## What is expected
Switch "collection date" to "date of collection" throughout the stretch from the line containing "collector number: 4224" through the line containing "collector number: 1470a", and write out those lines with nothing else altered.

Stored items:
** start **

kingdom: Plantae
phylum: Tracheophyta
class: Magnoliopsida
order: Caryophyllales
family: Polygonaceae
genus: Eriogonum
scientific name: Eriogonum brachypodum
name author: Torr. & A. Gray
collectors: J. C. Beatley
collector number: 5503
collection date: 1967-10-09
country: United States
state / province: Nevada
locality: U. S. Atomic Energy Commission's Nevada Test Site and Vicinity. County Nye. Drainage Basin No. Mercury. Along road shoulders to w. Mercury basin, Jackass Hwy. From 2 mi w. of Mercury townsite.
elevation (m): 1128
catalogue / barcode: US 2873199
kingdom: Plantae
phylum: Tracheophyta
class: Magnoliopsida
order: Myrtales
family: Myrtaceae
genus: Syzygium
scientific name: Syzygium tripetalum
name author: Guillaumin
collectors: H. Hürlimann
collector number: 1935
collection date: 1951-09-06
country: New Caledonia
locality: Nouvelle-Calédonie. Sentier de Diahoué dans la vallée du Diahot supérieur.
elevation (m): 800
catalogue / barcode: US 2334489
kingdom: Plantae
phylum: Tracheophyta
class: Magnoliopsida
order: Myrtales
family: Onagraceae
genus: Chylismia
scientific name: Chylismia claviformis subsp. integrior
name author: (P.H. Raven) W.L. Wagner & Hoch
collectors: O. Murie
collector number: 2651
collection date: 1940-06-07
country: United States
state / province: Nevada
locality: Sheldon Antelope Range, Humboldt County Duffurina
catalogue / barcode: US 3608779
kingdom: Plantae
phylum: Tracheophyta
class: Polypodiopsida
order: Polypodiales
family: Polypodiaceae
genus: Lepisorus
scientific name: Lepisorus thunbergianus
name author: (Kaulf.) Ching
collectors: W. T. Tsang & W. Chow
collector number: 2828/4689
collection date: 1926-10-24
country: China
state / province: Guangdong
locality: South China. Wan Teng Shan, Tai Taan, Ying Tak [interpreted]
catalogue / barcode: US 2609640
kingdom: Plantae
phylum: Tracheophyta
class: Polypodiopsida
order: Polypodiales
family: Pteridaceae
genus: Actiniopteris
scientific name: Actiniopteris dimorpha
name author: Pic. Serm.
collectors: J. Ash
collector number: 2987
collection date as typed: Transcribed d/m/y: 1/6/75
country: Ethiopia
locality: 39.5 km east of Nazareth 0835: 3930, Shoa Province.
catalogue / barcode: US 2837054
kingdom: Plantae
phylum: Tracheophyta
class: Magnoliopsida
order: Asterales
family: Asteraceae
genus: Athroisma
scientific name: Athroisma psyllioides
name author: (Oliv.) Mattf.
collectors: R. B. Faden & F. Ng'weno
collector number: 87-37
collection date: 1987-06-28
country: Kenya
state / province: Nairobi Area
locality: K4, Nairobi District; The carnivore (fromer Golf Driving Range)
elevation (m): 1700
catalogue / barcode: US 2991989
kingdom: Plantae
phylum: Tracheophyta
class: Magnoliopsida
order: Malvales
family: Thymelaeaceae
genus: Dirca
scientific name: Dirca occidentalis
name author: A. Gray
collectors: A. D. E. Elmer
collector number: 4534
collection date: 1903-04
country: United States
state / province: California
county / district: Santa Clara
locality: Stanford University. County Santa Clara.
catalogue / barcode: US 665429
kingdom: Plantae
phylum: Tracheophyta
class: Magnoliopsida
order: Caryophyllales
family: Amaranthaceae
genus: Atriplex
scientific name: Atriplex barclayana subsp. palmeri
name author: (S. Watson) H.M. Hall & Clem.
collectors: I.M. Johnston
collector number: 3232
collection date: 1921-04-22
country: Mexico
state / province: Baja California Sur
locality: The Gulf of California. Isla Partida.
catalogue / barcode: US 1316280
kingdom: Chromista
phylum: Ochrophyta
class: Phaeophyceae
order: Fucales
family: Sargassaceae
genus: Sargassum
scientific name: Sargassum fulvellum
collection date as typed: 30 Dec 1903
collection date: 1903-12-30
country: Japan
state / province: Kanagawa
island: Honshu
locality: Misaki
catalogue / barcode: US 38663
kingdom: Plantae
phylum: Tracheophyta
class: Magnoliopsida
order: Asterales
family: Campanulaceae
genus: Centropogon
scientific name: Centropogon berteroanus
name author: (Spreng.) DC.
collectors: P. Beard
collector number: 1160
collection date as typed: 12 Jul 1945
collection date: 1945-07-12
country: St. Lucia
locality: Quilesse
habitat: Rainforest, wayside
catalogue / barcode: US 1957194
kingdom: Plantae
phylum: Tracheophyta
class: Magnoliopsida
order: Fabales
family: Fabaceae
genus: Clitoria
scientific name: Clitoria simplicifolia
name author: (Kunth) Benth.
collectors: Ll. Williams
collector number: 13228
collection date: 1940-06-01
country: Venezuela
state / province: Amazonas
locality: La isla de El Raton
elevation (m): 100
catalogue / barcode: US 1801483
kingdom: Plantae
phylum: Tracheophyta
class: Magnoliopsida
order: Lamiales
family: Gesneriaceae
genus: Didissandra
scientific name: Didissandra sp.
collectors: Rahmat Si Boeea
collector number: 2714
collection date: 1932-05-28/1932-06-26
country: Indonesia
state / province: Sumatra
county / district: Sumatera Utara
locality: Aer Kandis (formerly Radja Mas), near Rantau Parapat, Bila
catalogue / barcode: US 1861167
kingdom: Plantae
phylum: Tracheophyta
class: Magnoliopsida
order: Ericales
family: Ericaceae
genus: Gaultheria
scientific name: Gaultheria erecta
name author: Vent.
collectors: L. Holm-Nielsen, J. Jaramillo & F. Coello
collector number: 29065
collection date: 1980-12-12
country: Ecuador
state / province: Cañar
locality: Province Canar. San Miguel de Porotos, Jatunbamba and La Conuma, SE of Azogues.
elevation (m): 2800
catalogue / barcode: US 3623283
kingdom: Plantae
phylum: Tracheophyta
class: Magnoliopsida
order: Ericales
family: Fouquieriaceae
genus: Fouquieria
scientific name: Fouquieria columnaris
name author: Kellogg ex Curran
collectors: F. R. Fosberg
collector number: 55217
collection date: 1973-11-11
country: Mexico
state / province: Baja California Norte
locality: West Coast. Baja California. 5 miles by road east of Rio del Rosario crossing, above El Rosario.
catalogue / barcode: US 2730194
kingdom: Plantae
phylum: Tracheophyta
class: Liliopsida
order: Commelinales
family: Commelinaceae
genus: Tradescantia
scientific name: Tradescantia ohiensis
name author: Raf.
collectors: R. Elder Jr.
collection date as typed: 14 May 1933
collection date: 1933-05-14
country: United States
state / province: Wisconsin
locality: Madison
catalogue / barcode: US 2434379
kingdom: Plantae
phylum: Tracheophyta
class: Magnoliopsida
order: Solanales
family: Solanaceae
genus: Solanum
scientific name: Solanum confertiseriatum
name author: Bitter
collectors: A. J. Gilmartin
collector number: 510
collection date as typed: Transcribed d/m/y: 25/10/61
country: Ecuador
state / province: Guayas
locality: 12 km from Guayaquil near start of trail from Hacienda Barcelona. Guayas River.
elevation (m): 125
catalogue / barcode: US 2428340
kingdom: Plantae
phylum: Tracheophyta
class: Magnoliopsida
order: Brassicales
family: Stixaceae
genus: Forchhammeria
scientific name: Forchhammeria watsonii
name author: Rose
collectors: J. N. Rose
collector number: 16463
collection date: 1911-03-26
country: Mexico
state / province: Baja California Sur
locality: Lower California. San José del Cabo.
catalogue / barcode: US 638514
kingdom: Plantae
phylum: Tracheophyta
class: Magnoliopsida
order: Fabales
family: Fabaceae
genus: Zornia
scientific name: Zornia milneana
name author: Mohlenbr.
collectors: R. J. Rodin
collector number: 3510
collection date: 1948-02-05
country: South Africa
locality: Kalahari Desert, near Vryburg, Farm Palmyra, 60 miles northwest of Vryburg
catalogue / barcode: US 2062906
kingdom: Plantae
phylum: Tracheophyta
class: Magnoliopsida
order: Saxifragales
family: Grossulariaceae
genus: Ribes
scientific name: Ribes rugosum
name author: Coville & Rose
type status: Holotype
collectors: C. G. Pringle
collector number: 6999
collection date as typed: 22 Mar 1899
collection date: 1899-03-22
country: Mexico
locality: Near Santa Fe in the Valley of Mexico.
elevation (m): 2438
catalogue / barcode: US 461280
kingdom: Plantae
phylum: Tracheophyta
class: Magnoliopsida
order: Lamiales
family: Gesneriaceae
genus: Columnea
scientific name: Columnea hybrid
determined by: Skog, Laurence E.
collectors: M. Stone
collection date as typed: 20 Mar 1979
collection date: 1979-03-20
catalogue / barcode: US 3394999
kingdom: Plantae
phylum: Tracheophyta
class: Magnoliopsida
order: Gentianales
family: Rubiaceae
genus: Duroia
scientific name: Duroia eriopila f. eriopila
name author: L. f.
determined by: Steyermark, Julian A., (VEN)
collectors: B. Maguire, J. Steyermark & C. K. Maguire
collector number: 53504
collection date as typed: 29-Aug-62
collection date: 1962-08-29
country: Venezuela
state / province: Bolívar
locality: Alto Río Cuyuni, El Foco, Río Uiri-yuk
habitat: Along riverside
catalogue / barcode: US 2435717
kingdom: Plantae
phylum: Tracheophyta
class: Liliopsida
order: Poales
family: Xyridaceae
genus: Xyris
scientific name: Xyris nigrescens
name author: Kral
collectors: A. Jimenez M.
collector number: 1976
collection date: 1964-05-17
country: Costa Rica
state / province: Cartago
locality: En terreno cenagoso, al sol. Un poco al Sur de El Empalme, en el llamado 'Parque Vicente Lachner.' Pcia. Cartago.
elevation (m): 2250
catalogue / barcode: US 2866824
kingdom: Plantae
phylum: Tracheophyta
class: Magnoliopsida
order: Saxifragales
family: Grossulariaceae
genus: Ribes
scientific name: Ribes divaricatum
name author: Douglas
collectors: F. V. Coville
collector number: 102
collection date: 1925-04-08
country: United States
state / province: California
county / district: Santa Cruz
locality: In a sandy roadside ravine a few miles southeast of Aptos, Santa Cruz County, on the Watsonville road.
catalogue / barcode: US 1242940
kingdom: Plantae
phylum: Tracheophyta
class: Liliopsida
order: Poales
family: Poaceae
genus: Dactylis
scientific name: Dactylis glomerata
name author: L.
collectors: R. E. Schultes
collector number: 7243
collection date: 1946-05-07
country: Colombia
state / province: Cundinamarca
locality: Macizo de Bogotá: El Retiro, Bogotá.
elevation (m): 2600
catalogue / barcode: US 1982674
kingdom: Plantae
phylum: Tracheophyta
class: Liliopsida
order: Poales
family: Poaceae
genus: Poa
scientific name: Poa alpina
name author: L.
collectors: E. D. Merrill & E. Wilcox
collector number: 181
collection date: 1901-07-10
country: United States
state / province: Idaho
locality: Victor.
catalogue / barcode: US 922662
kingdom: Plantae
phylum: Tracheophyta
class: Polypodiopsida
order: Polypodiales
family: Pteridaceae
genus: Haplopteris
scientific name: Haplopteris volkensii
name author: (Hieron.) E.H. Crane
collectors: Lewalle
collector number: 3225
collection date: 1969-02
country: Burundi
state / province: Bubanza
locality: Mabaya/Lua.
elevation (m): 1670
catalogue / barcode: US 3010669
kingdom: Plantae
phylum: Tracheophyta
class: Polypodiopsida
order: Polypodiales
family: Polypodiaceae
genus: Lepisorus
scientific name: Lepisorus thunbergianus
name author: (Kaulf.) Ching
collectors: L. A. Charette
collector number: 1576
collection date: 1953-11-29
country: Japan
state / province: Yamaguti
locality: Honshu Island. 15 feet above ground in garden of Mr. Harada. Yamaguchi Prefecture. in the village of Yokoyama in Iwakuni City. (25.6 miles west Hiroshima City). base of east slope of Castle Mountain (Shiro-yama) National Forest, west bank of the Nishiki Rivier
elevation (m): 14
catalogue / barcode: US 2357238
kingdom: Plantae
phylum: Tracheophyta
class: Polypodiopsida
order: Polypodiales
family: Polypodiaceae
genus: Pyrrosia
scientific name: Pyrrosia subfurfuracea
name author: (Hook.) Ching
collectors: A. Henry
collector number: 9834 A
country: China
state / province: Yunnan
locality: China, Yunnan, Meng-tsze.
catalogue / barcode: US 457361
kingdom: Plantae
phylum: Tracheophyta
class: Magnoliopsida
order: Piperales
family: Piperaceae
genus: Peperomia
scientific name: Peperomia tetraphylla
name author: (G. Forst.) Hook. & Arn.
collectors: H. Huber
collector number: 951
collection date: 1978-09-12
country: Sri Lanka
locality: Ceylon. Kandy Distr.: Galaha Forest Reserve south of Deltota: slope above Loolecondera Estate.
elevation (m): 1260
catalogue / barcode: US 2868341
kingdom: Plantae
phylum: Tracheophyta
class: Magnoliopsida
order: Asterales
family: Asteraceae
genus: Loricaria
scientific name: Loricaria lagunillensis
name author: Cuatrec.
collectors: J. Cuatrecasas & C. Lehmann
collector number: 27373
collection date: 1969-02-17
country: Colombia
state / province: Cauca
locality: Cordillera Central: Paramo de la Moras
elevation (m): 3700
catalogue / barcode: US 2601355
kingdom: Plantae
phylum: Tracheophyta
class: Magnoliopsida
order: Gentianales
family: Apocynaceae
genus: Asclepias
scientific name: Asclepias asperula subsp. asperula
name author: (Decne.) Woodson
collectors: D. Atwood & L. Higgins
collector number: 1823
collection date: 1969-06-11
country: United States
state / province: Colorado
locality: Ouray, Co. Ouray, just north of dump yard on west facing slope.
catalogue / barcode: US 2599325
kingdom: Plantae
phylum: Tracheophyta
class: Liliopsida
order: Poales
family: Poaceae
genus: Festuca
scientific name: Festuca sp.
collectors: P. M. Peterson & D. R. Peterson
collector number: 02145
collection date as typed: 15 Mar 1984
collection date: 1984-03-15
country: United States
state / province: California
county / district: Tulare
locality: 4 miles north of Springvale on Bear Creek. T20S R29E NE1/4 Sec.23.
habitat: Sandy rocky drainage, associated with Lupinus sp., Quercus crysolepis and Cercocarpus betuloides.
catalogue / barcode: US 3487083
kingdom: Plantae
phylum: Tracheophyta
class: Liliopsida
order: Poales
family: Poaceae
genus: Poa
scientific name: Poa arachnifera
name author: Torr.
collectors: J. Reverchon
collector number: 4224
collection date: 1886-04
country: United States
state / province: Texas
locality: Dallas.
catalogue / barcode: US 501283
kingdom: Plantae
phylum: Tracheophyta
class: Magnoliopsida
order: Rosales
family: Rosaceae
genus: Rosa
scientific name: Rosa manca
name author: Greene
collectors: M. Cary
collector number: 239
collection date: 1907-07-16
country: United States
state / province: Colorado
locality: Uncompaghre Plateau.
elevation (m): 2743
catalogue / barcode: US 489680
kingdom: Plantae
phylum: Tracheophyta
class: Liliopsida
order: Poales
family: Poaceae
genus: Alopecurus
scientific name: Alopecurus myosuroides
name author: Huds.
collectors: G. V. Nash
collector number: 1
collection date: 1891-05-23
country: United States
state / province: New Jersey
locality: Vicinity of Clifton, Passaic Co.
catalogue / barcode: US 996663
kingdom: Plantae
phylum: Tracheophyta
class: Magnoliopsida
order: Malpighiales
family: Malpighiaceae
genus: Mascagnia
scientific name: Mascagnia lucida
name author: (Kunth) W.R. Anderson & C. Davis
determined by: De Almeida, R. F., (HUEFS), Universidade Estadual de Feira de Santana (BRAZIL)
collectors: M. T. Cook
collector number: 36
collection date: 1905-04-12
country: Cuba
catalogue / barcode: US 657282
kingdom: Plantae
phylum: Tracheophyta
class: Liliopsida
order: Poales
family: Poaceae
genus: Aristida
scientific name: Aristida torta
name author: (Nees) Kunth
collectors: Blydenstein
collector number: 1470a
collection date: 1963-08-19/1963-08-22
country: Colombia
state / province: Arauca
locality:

** end **

## Response to the task
collector number: 4224
date of collection: 1886-04
country: United States
state / province: Texas
locality: Dallas.
catalogue / barcode: US 501283
kingdom: Plantae
phylum: Tracheophyta
class: Magnoliopsida
order: Rosales
family: Rosaceae
genus: Rosa
scientific name: Rosa manca
name author: Greene
collectors: M. Cary
collector number: 239
date of collection: 1907-07-16
country: United States
state / province: Colorado
locality: Uncompaghre Plateau.
elevation (m): 2743
catalogue / barcode: US 489680
kingdom: Plantae
phylum: Tracheophyta
class: Liliopsida
order: Poales
family: Poaceae
genus: Alopecurus
scientific name: Alopecurus myosuroides
name author: Huds.
collectors: G. V. Nash
collector number: 1
date of collection: 1891-05-23
country: United States
state / province: New Jersey
locality: Vicinity of Clifton, Passaic Co.
catalogue / barcode: US 996663
kingdom: Plantae
phylum: Tracheophyta
class: Magnoliopsida
order: Malpighiales
family: Malpighiaceae
genus: Mascagnia
scientific name: Mascagnia lucida
name author: (Kunth) W.R. Anderson & C. Davis
determined by: De Almeida, R. F., (HUEFS), Universidade Estadual de Feira de Santana (BRAZIL)
collectors: M. T. Cook
collector number: 36
date of collection: 1905-04-12
country: Cuba
catalogue / barcode: US 657282
kingdom: Plantae
phylum: Tracheophyta
class: Liliopsida
order: Poales
family: Poaceae
genus: Aristida
scientific name: Aristida torta
name author: (Nees) Kunth
collectors: Blydenstein
collector number: 1470a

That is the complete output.